Islamic creation science

It may fascinate you to learn this… it certainly fascinated me… but holding as they do to essentially the same creation account and belief about the origins of human society (up until Isaac v Ishmael) as the Judeo Christian world – Islam has its own “Answers in Genesis” type organisation.

Slate writes a profile piece on the most prominent Islamic young earther here.

Here’s a quote (complete with links).

It may be tempting to dismiss Yahya as a crackpot, but he runs a sophisticated media operation, with perhaps several hundred members, that distributes books, articles, videos, and Web sites around the Muslim world. Two years ago he mailed, unsolicited, a visually stunning 13-pound, 800-page Atlas of Creation to at least 10,000 scientists, doctors, museums, and research centers in Europe and the United States. The cost of this publicity stunt, if that’s what it was, had to be staggering.

This must present an interesting dilemma. I mentioned a few weeks back my reservations about siding with fellow “theists” in debates about God – simply because Jesus is the key to my belief in God.

Do those who wish to fight passionately for the scientific veracity of Genesis side with the Muslims? Or do we keep our distance.

How far does ecumenical spirit extend on other issues where we share common ground – like issues of sanctity of life, and certain areas of morality?

It’s a tricky minefield to navigate where we emphasise similarities without those becoming defining issues and allowing us all to be lumped in the same category.


Leah says:

I don't think we should be too proud to acknowledge that we agree with other religions on certain aspects, whether that is creation, sanctity of life, et. Depending on the context of your discussion it doesn't have to be that hard to still distinguish yourself as inherently different to Muslims (or whatever religion you might be 'agreeing' with).

Nathan says:

I guess the point I'm thinking through relates to marketing. And
fundamentally that's what evangelism is. We are seeking to present our
religion as the only true religion to an audience saturated with
similar options.

In a saturated marketplace advertisers look for a point of difference.

I'm thinking that our point of difference is Jesus and our gracious
God who forgives us by sending his son to die for us without regard to
our actions.

We should probably talk about that more – and the stuff religions all
agree on less… right?

If even the Muslims have creation scientists we're not offering
anything different as far as world views go when we talk about that
aspect of belief.

I think it's an indictment on the young earth only movement (similar
in many ways to the KJV only movement), in Australia, in my opinion,
are the least excited about Christ centric evangelism.

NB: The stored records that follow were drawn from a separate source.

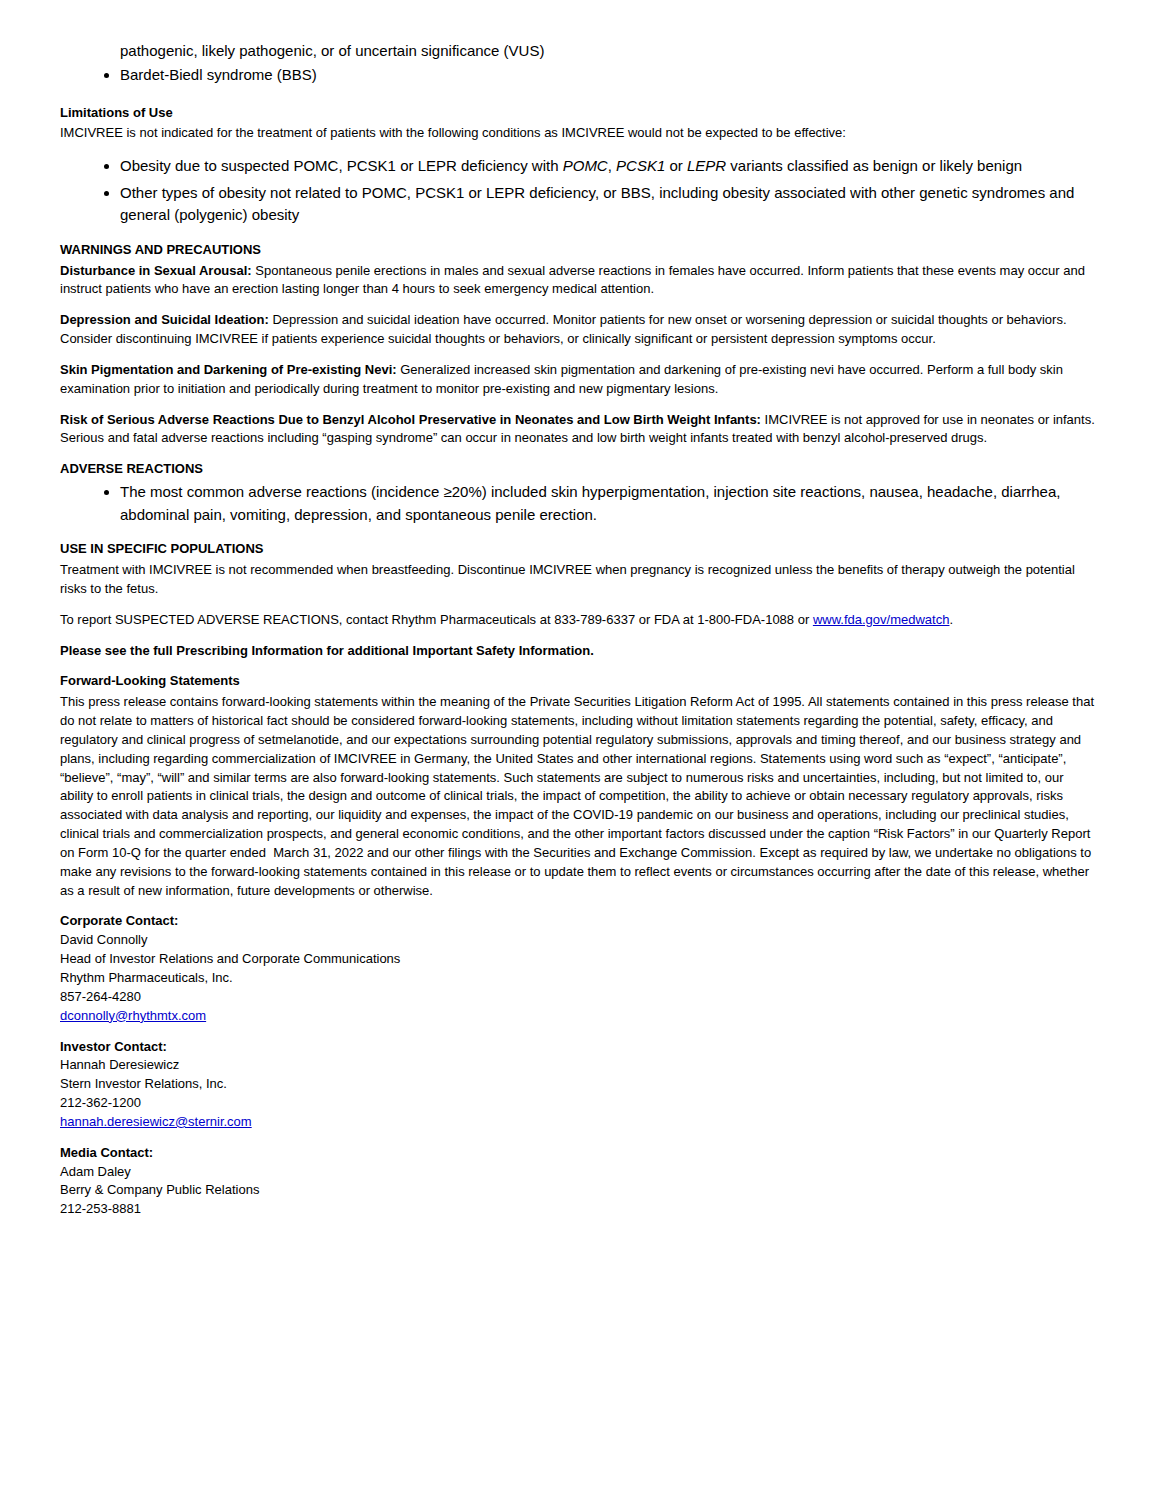pathogenic, likely pathogenic, or of uncertain significance (VUS)
Bardet-Biedl syndrome (BBS)
Limitations of Use
IMCIVREE is not indicated for the treatment of patients with the following conditions as IMCIVREE would not be expected to be effective:
Obesity due to suspected POMC, PCSK1 or LEPR deficiency with POMC, PCSK1 or LEPR variants classified as benign or likely benign
Other types of obesity not related to POMC, PCSK1 or LEPR deficiency, or BBS, including obesity associated with other genetic syndromes and general (polygenic) obesity
WARNINGS AND PRECAUTIONS
Disturbance in Sexual Arousal: Spontaneous penile erections in males and sexual adverse reactions in females have occurred. Inform patients that these events may occur and instruct patients who have an erection lasting longer than 4 hours to seek emergency medical attention.
Depression and Suicidal Ideation: Depression and suicidal ideation have occurred. Monitor patients for new onset or worsening depression or suicidal thoughts or behaviors. Consider discontinuing IMCIVREE if patients experience suicidal thoughts or behaviors, or clinically significant or persistent depression symptoms occur.
Skin Pigmentation and Darkening of Pre-existing Nevi: Generalized increased skin pigmentation and darkening of pre-existing nevi have occurred. Perform a full body skin examination prior to initiation and periodically during treatment to monitor pre-existing and new pigmentary lesions.
Risk of Serious Adverse Reactions Due to Benzyl Alcohol Preservative in Neonates and Low Birth Weight Infants: IMCIVREE is not approved for use in neonates or infants. Serious and fatal adverse reactions including “gasping syndrome” can occur in neonates and low birth weight infants treated with benzyl alcohol-preserved drugs.
ADVERSE REACTIONS
The most common adverse reactions (incidence ≥20%) included skin hyperpigmentation, injection site reactions, nausea, headache, diarrhea, abdominal pain, vomiting, depression, and spontaneous penile erection.
USE IN SPECIFIC POPULATIONS
Treatment with IMCIVREE is not recommended when breastfeeding. Discontinue IMCIVREE when pregnancy is recognized unless the benefits of therapy outweigh the potential risks to the fetus.
To report SUSPECTED ADVERSE REACTIONS, contact Rhythm Pharmaceuticals at 833-789-6337 or FDA at 1-800-FDA-1088 or www.fda.gov/medwatch.
Please see the full Prescribing Information for additional Important Safety Information.
Forward-Looking Statements
This press release contains forward-looking statements within the meaning of the Private Securities Litigation Reform Act of 1995. All statements contained in this press release that do not relate to matters of historical fact should be considered forward-looking statements, including without limitation statements regarding the potential, safety, efficacy, and regulatory and clinical progress of setmelanotide, and our expectations surrounding potential regulatory submissions, approvals and timing thereof, and our business strategy and plans, including regarding commercialization of IMCIVREE in Germany, the United States and other international regions. Statements using word such as “expect”, “anticipate”, “believe”, “may”, “will” and similar terms are also forward-looking statements. Such statements are subject to numerous risks and uncertainties, including, but not limited to, our ability to enroll patients in clinical trials, the design and outcome of clinical trials, the impact of competition, the ability to achieve or obtain necessary regulatory approvals, risks associated with data analysis and reporting, our liquidity and expenses, the impact of the COVID-19 pandemic on our business and operations, including our preclinical studies, clinical trials and commercialization prospects, and general economic conditions, and the other important factors discussed under the caption “Risk Factors” in our Quarterly Report on Form 10-Q for the quarter ended March 31, 2022 and our other filings with the Securities and Exchange Commission. Except as required by law, we undertake no obligations to make any revisions to the forward-looking statements contained in this release or to update them to reflect events or circumstances occurring after the date of this release, whether as a result of new information, future developments or otherwise.
Corporate Contact:
David Connolly
Head of Investor Relations and Corporate Communications
Rhythm Pharmaceuticals, Inc.
857-264-4280
dconnolly@rhythmtx.com
Investor Contact:
Hannah Deresiewicz
Stern Investor Relations, Inc.
212-362-1200
hannah.deresiewicz@sternir.com
Media Contact:
Adam Daley
Berry & Company Public Relations
212-253-8881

Most people in the Sydney Anglican Diocese and associated ministries
are either ambivalent about the correct interpretation of Genesis or
lean towards an old earth. And they're the ones doing the most
evangelism (in reformed circles – the pentecostals in Australia talk
about Jesus, believe in a young earth (generally) but also think God
is a get rich quick scheme).

Tim says:

I agree with your idea that showing a united front or otherwise would gain little in the long run. As a supporter or evolution I would support the latter but it wouldn’t gain anything to highlight another disagreement in the church.
Keeping the Christ story at the centre and other arguments as far less imporant side issues is a much better way of reaching others.

Anika Q says:

On the whole sanctity of life issue, Islam has a completely different take on fundamentals of the Christian position. They don't seem to have an analogous doctrine to Imago Dei – humans are vice-regents of Allah, but there is absolutely no similarity between human attributes and Allah's attributes. So much so, in fact, that Allah is entirely unknowable in that we (as humans) cannot even begin to comprehend what is meant by the attributes ascribed to him in the Qur'an. Words such as "merciful" when used to describe Allah become next to meaningless.

And something is niggling me that they have a pretty different doctrine of creation, too.

So, we can agree with the cover story, but not with the reasons behind it.